### Work required:
Make an exact copy of the entries, taking out every picture.

### Given data:
-=-=-

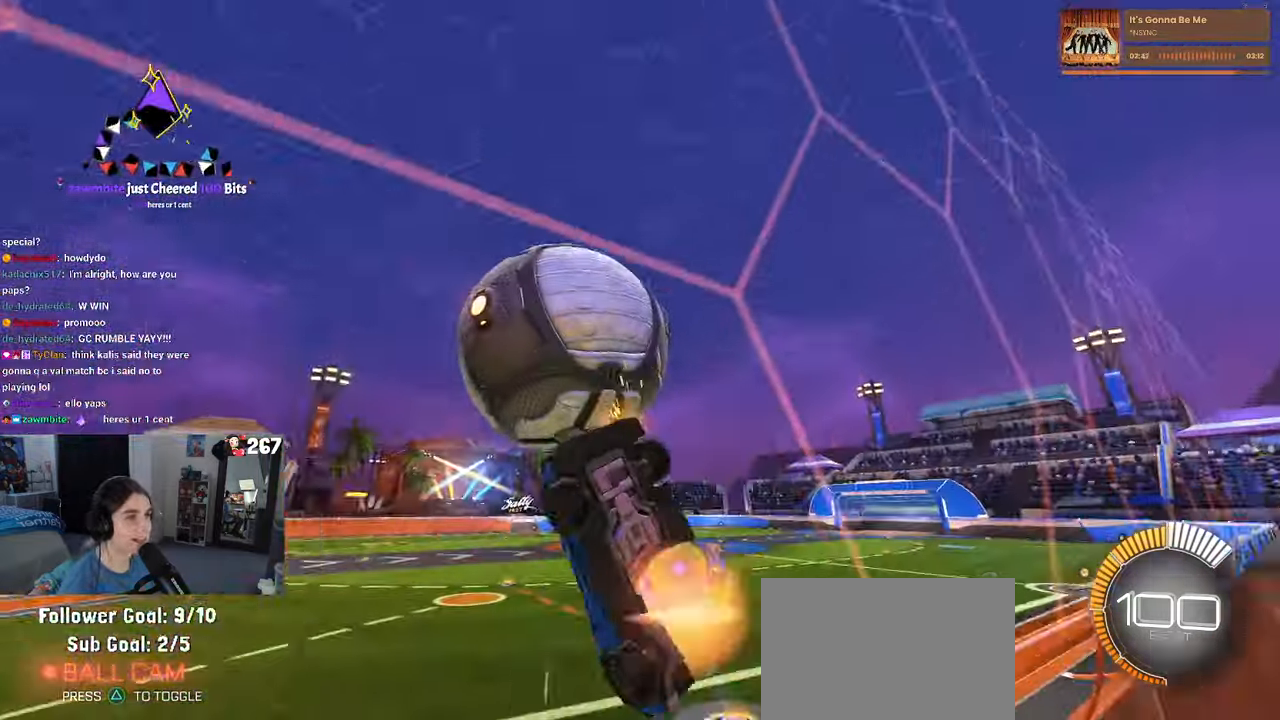
{"buttons": ["L1", "R1"], "left_stick": "down-right", "right_stick": "center", "events": [[266, "CROSS", "up"], [300, "R1", "down"]]}
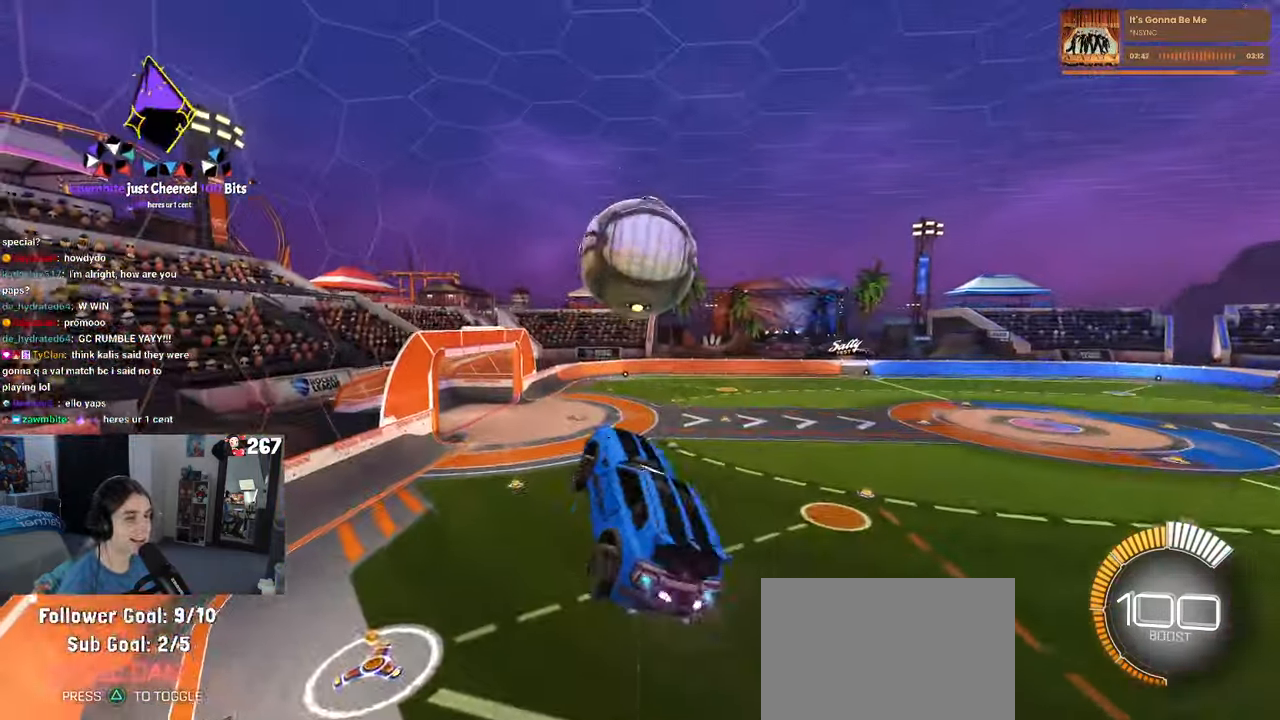
{"buttons": ["L1", "R1"], "left_stick": "down", "right_stick": "center", "events": [[66, "left_stick", "up-right"], [166, "left_stick", "up-left"], [366, "left_stick", "down-left"], [467, "left_stick", "down"]]}
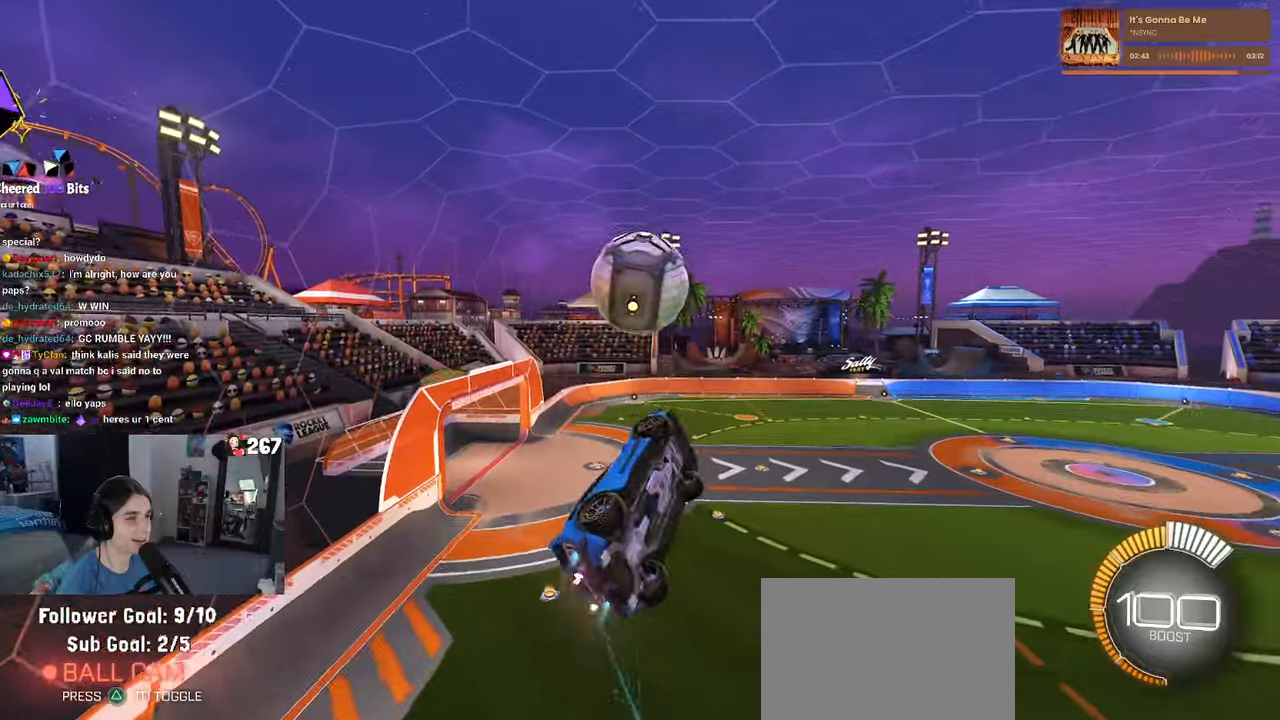
{"buttons": ["L1", "R1"], "left_stick": "left", "right_stick": "center", "events": [[17, "left_stick", "down-right"], [50, "L1", "up"], [67, "left_stick", "center"], [150, "R1", "up"], [200, "CROSS", "down"], [250, "left_stick", "up-right"], [267, "CROSS", "up"], [300, "L1", "down"], [367, "left_stick", "left"], [383, "R1", "down"]]}
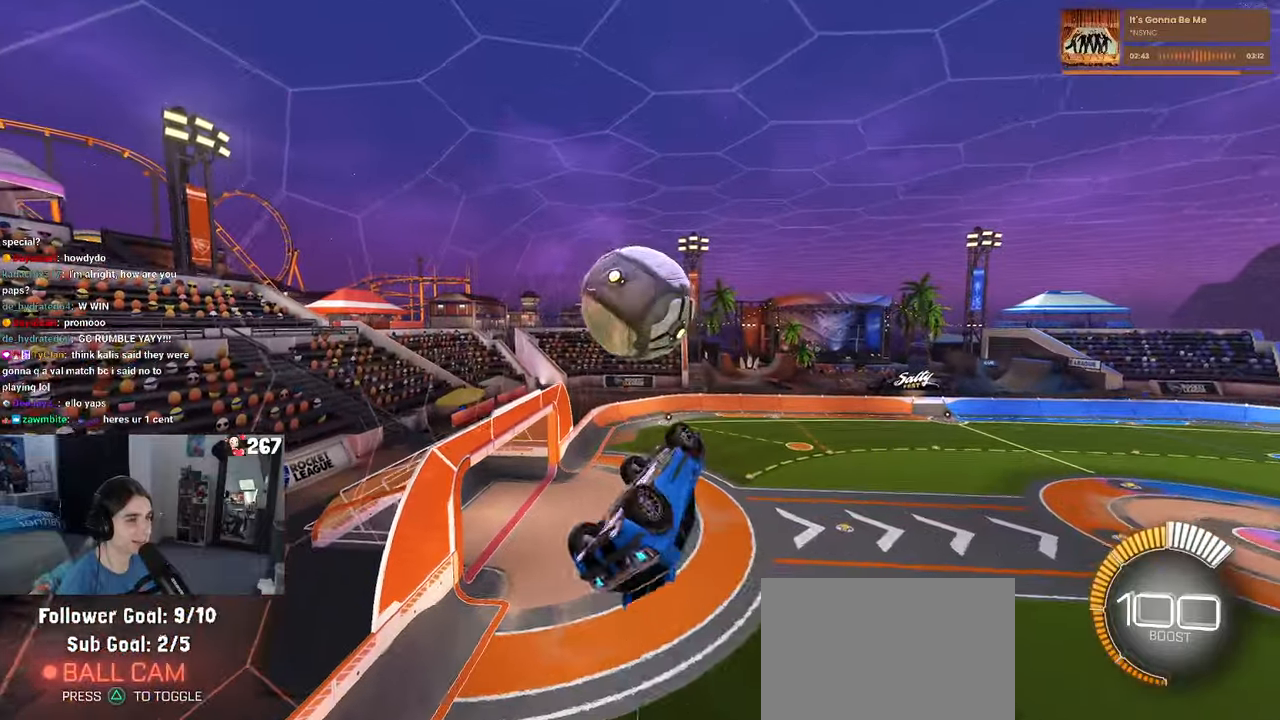
{"buttons": ["R1"], "left_stick": "left", "right_stick": "center", "events": [[33, "R1", "up"], [117, "L1", "up"], [117, "left_stick", "down-left"], [300, "R1", "down"], [483, "left_stick", "left"]]}
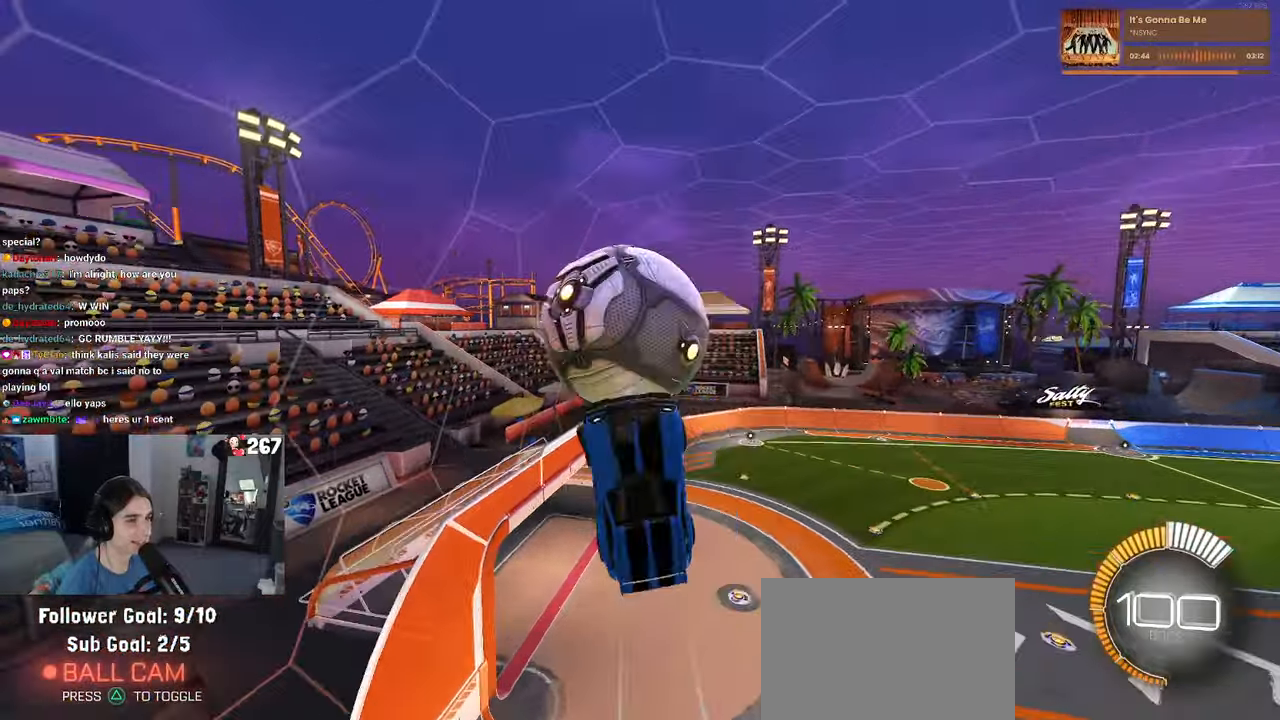
{"buttons": ["L1"], "left_stick": "left", "right_stick": "center", "events": [[183, "R1", "up"], [350, "L1", "down"]]}
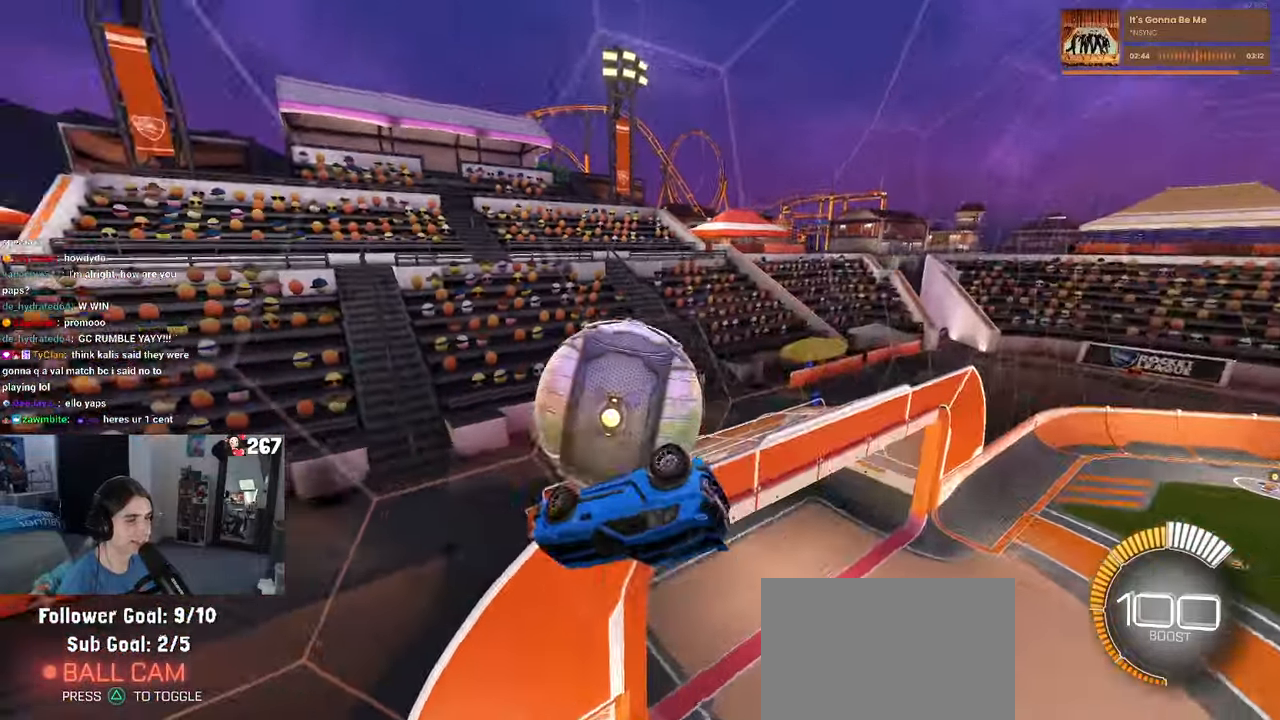
{"buttons": ["L1"], "left_stick": "down", "right_stick": "center", "events": [[150, "left_stick", "down-left"], [267, "left_stick", "down"]]}
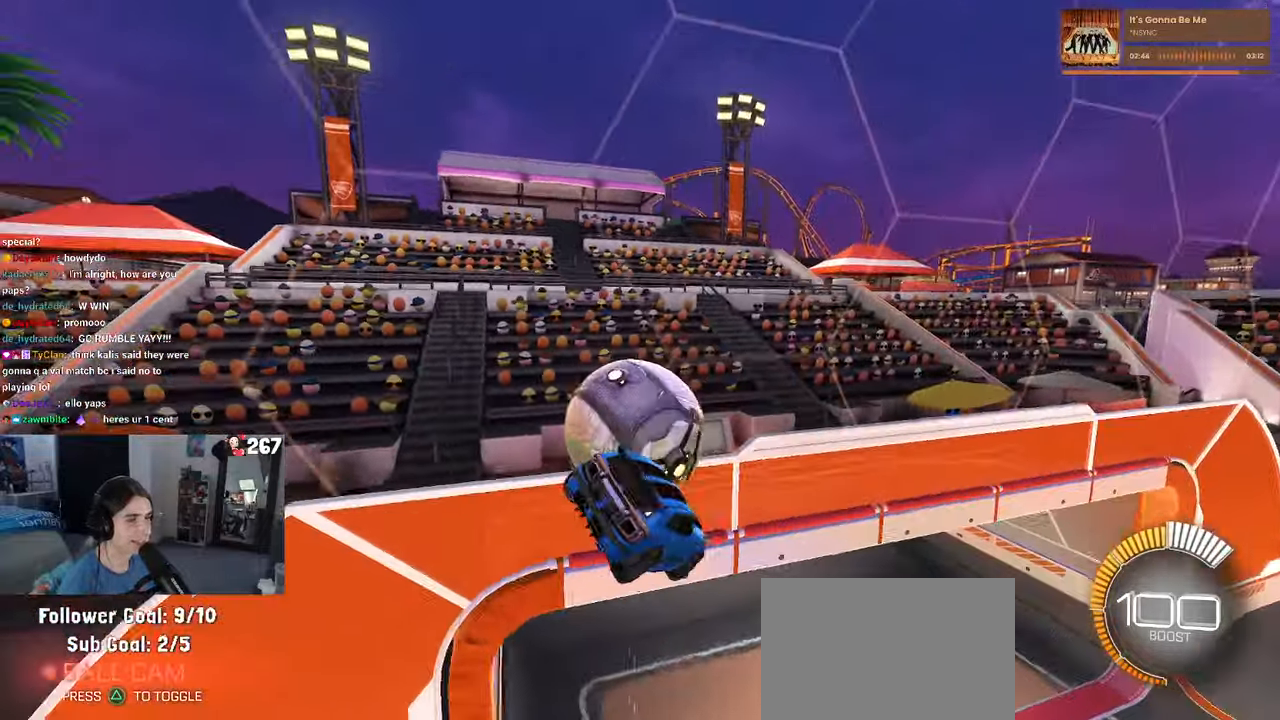
{"buttons": ["R1"], "left_stick": "down-left", "right_stick": "center", "events": [[100, "L1", "up"], [100, "left_stick", "left"], [167, "left_stick", "up-left"], [200, "R1", "down"], [383, "CROSS", "down"], [483, "CROSS", "up"], [500, "left_stick", "down-left"]]}
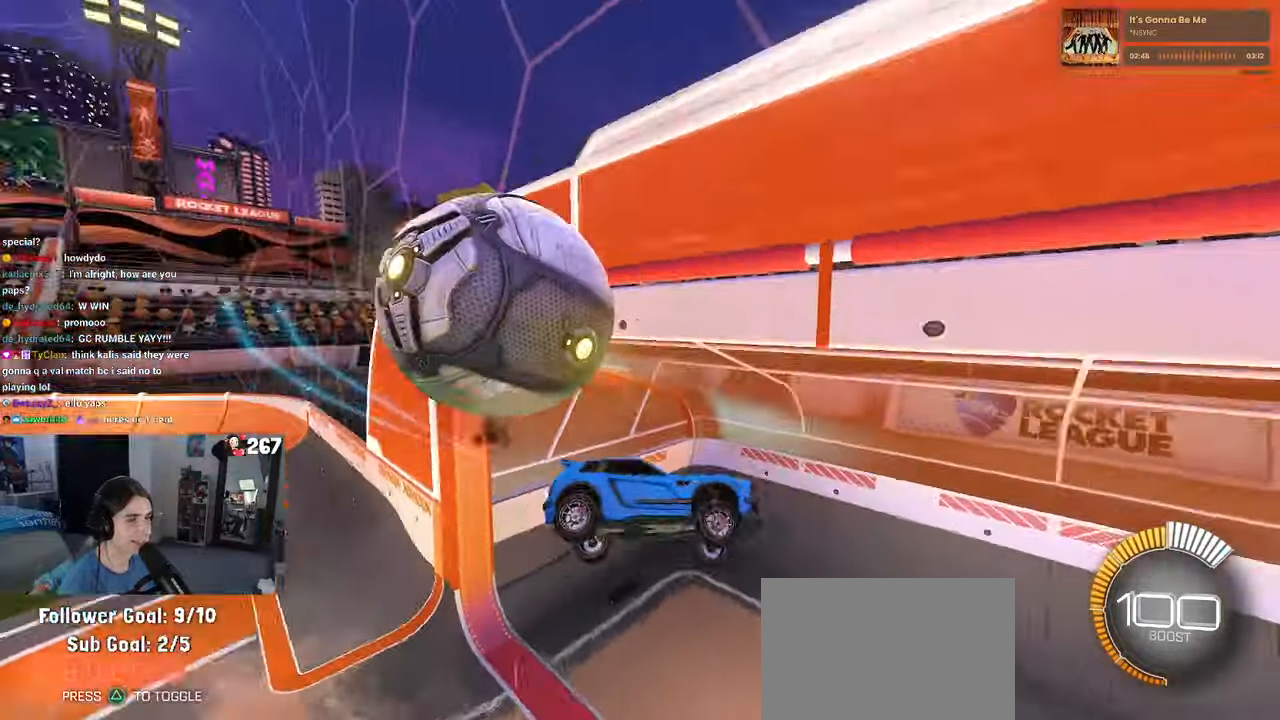
{"buttons": [], "left_stick": "down-right", "right_stick": "center", "events": [[33, "left_stick", "down"], [167, "R1", "up"], [217, "left_stick", "down-right"]]}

-=-=-

### Problem solution:
{"buttons": ["L1", "R1"], "left_stick": "down-right", "right_stick": "center", "events": [[266, "CROSS", "up"], [300, "R1", "down"]]}
{"buttons": ["L1", "R1"], "left_stick": "down", "right_stick": "center", "events": [[66, "left_stick", "up-right"], [166, "left_stick", "up-left"], [366, "left_stick", "down-left"], [467, "left_stick", "down"]]}
{"buttons": ["L1", "R1"], "left_stick": "left", "right_stick": "center", "events": [[17, "left_stick", "down-right"], [50, "L1", "up"], [67, "left_stick", "center"], [150, "R1", "up"], [200, "CROSS", "down"], [250, "left_stick", "up-right"], [267, "CROSS", "up"], [300, "L1", "down"], [367, "left_stick", "left"], [383, "R1", "down"]]}
{"buttons": ["R1"], "left_stick": "left", "right_stick": "center", "events": [[33, "R1", "up"], [117, "L1", "up"], [117, "left_stick", "down-left"], [300, "R1", "down"], [483, "left_stick", "left"]]}
{"buttons": ["L1"], "left_stick": "left", "right_stick": "center", "events": [[183, "R1", "up"], [350, "L1", "down"]]}
{"buttons": ["L1"], "left_stick": "down", "right_stick": "center", "events": [[150, "left_stick", "down-left"], [267, "left_stick", "down"]]}
{"buttons": ["R1"], "left_stick": "down-left", "right_stick": "center", "events": [[100, "L1", "up"], [100, "left_stick", "left"], [167, "left_stick", "up-left"], [200, "R1", "down"], [383, "CROSS", "down"], [483, "CROSS", "up"], [500, "left_stick", "down-left"]]}
{"buttons": [], "left_stick": "down-right", "right_stick": "center", "events": [[33, "left_stick", "down"], [167, "R1", "up"], [217, "left_stick", "down-right"]]}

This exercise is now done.